Dataset records section start

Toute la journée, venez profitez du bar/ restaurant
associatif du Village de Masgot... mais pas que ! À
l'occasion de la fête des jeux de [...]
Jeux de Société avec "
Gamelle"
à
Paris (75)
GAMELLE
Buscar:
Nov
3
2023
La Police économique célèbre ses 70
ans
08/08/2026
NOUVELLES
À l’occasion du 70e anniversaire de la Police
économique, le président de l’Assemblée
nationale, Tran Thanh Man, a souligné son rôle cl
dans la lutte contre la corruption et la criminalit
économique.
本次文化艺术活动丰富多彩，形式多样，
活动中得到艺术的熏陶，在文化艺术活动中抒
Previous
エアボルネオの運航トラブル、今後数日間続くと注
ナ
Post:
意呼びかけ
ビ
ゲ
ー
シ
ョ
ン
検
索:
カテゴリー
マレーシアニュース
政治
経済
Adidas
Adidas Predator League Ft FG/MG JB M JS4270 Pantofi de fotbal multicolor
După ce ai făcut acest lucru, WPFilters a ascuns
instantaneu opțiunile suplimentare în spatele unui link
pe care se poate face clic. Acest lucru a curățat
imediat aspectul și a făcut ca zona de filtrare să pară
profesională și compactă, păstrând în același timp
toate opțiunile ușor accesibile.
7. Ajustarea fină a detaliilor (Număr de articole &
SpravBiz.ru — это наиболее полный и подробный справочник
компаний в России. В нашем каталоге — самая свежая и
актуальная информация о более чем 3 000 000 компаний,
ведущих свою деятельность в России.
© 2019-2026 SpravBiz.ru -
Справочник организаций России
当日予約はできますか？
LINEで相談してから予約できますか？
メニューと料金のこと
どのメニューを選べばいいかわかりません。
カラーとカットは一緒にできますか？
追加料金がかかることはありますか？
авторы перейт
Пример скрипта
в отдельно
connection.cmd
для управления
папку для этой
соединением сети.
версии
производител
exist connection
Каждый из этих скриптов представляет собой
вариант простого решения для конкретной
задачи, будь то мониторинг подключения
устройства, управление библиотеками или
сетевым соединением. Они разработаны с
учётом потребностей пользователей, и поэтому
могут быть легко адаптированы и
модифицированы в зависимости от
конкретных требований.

Dataset records section end
Dataset records section start

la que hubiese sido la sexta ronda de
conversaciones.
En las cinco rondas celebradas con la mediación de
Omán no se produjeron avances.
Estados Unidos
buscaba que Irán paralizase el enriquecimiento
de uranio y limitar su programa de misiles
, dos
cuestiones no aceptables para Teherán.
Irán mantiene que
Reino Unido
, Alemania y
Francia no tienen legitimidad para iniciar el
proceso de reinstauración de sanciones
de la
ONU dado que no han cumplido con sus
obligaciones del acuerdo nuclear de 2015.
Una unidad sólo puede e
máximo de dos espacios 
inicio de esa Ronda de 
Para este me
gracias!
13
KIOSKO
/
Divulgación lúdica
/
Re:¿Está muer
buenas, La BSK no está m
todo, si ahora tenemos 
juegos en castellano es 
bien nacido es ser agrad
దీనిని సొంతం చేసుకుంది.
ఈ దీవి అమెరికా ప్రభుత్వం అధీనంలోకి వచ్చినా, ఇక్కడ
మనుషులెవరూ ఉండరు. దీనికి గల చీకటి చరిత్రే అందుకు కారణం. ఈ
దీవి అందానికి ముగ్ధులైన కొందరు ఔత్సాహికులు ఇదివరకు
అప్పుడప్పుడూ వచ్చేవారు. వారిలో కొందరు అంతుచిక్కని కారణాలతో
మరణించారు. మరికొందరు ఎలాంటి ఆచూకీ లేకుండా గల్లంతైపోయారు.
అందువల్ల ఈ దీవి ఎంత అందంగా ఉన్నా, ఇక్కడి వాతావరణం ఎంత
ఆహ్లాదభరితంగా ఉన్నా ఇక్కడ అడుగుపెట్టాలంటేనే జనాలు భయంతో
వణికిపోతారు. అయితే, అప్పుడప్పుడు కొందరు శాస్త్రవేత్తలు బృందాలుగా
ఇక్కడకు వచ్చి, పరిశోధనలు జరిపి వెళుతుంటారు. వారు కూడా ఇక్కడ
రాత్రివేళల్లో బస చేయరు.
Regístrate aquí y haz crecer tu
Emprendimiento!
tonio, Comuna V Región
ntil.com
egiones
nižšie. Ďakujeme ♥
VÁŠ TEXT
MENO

Dataset records section end

**Work request**
From the data above, show each line that contains "России".

**Output below**
компаний в России. В нашем каталоге — самая свежая и
ведущих свою деятельность в России.
Справочник организаций России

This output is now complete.